## EXERCISE BRIEF
Give the entries again exactly. Skip the pictures.
### DATA SHOWN ###
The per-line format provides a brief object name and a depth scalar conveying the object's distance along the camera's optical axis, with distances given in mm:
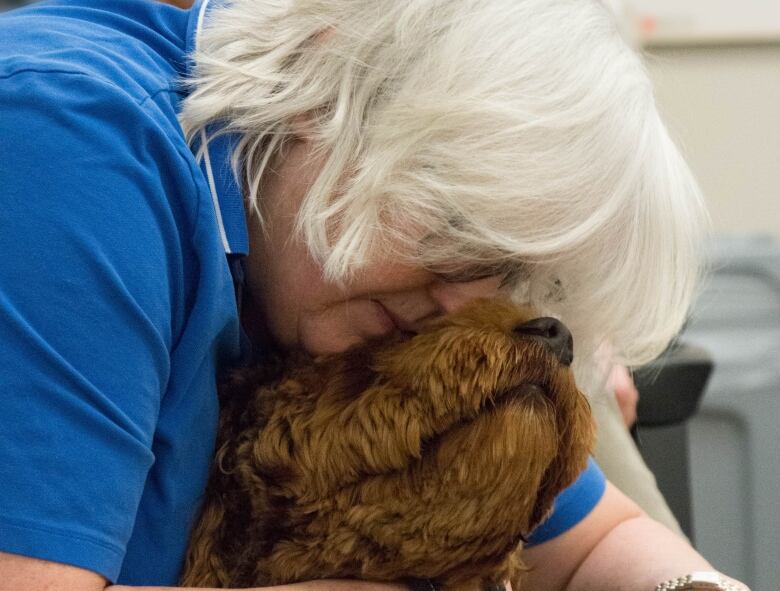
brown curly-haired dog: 1478
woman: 1449
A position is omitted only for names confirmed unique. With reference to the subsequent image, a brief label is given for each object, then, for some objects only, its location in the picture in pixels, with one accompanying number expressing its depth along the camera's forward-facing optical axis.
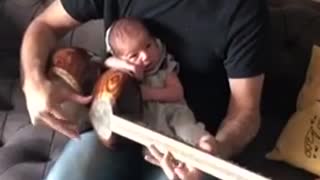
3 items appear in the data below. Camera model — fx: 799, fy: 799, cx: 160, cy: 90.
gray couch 1.58
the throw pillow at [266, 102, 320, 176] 1.54
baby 1.43
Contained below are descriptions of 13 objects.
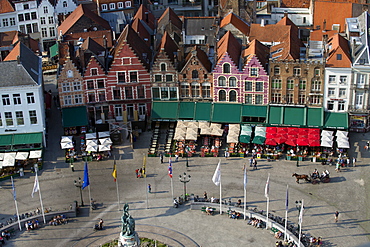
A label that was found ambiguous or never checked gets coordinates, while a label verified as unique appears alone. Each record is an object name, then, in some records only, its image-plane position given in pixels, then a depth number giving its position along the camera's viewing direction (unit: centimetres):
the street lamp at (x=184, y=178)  9964
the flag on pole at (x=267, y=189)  9150
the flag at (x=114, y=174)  9662
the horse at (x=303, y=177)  10125
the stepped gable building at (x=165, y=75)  11512
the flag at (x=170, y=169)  9806
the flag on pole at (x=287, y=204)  8825
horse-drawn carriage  10129
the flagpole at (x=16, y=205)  9284
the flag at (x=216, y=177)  9398
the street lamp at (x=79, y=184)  9769
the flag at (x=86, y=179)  9594
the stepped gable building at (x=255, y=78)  11300
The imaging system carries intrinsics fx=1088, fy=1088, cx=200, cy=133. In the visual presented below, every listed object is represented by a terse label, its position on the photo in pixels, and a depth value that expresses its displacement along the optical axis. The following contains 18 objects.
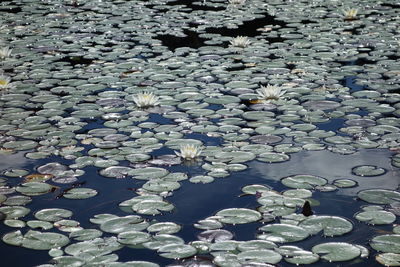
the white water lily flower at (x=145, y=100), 8.49
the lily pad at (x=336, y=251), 5.00
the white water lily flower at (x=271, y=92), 8.64
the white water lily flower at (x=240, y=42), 11.36
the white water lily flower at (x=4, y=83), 9.43
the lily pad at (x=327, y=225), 5.41
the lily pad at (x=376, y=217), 5.57
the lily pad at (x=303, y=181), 6.28
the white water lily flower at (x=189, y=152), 6.88
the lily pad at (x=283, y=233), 5.27
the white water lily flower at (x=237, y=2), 15.35
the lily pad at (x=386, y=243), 5.14
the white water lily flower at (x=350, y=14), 13.45
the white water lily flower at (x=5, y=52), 10.89
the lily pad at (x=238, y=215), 5.63
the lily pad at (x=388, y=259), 4.94
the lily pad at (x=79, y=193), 6.19
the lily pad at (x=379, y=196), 5.96
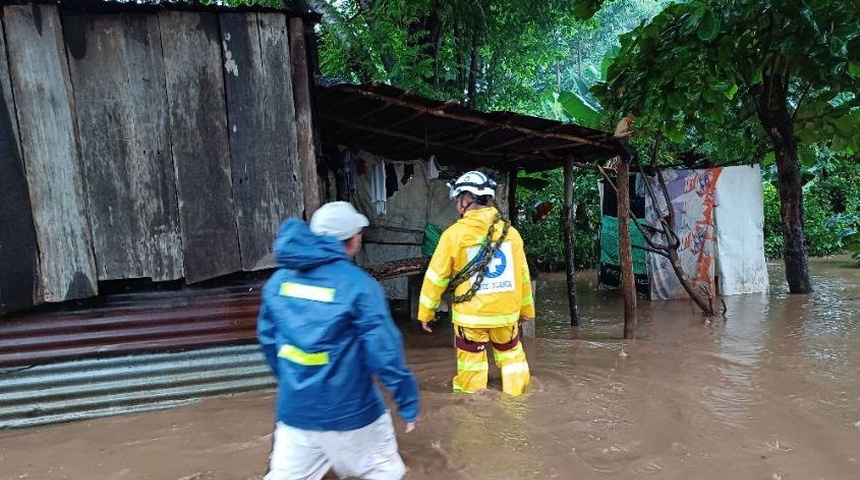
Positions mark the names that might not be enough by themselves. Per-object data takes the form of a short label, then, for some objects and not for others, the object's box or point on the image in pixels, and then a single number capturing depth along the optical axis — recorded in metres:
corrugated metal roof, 5.38
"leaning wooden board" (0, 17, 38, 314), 4.03
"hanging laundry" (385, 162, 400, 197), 8.91
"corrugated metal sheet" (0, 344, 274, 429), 4.05
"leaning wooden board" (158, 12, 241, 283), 4.34
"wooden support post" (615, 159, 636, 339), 7.16
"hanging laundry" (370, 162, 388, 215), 8.60
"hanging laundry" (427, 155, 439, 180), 8.75
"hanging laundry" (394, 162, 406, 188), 8.99
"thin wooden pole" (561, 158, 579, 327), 8.15
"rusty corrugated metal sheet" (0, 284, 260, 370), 4.12
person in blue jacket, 2.38
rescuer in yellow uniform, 4.37
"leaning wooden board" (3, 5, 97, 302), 4.05
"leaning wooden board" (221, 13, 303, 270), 4.46
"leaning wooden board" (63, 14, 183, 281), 4.20
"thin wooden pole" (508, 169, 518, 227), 9.73
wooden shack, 4.07
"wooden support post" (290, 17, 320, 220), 4.63
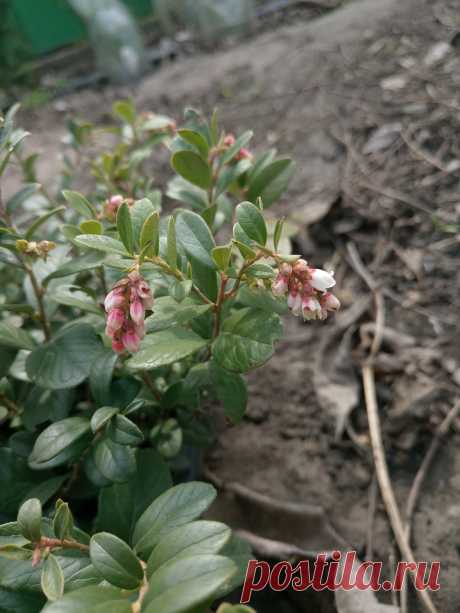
###
## PROBLEM SOLUTION
The per-line format provides a brief object name and a depth scalar conveying the object's distance along the camera's optical axis, with distances given in mm:
brown curly-haired dog: 1478
woman: 1449
A position is omitted only for names confirmed unique. With reference to the subsequent image, a brief label is given for each object, then, for some objects only, its location in the picture in pixels, with one accompanying number expressing its depth along the camera's forward-facing optical axis.
3 items appear in the data below. Camera model — fx: 799, fy: 799, cx: 160, cy: 90.
gray couch 1.58
the throw pillow at [266, 102, 320, 176] 1.54
baby 1.43
Contained below are descriptions of 13 objects.
A label that was found ambiguous or never checked gets coordinates, while a label verified as unique appears alone. Each record is an object name, then, in some records only, its image-plane position given in pixels, then a depth number giving its position along the camera's viewing direction (unit: centimetres):
the street lamp at (x=184, y=178)  9964
the flag on pole at (x=267, y=189)  9150
the flag at (x=114, y=174)  9662
the horse at (x=303, y=177)  10125
the stepped gable building at (x=165, y=75)  11512
the flag at (x=170, y=169)  9806
the flag on pole at (x=287, y=204)  8825
horse-drawn carriage  10129
the flagpole at (x=16, y=205)  9284
the flag at (x=216, y=177)  9398
the street lamp at (x=79, y=184)  9769
the flag at (x=86, y=179)  9594
the stepped gable building at (x=255, y=78)  11300
The imaging system carries intrinsics fx=1088, fy=1088, cx=200, cy=133. In the visual presented below, every listed object is represented by a terse label, its position on the photo in pixels, and a depth value that expresses its displacement along the optical axis. The following contains 18 objects.
the white water lily flower at (x=145, y=100), 8.49
the lily pad at (x=336, y=251), 5.00
the white water lily flower at (x=271, y=92), 8.64
the white water lily flower at (x=240, y=42), 11.36
the white water lily flower at (x=4, y=83), 9.43
the lily pad at (x=327, y=225), 5.41
the lily pad at (x=376, y=217), 5.57
the lily pad at (x=303, y=181), 6.28
the white water lily flower at (x=189, y=152), 6.88
the lily pad at (x=283, y=233), 5.27
the white water lily flower at (x=237, y=2), 15.35
the lily pad at (x=386, y=243), 5.14
the white water lily flower at (x=350, y=14), 13.45
the white water lily flower at (x=5, y=52), 10.89
the lily pad at (x=238, y=215), 5.63
the lily pad at (x=388, y=259), 4.94
the lily pad at (x=79, y=193), 6.19
the lily pad at (x=379, y=196), 5.96
Positions mark the names that might not be enough by themselves. Per-object data takes the form of a short label, then, for some objects and not for others, the object's box or point on the image in pixels, and then a single number capturing depth along the optical axis — recorded in metres:
corrugated metal roof, 5.38
"leaning wooden board" (0, 17, 38, 314), 4.03
"hanging laundry" (385, 162, 400, 197), 8.91
"corrugated metal sheet" (0, 344, 274, 429), 4.05
"leaning wooden board" (158, 12, 241, 283), 4.34
"wooden support post" (615, 159, 636, 339), 7.16
"hanging laundry" (370, 162, 388, 215), 8.60
"hanging laundry" (427, 155, 439, 180), 8.75
"hanging laundry" (394, 162, 406, 188), 8.99
"thin wooden pole" (561, 158, 579, 327), 8.15
"rusty corrugated metal sheet" (0, 284, 260, 370), 4.12
person in blue jacket, 2.38
rescuer in yellow uniform, 4.37
"leaning wooden board" (3, 5, 97, 302), 4.05
"leaning wooden board" (221, 13, 303, 270), 4.46
"leaning wooden board" (63, 14, 183, 281), 4.20
"thin wooden pole" (508, 169, 518, 227), 9.73
wooden shack, 4.07
"wooden support post" (290, 17, 320, 220), 4.63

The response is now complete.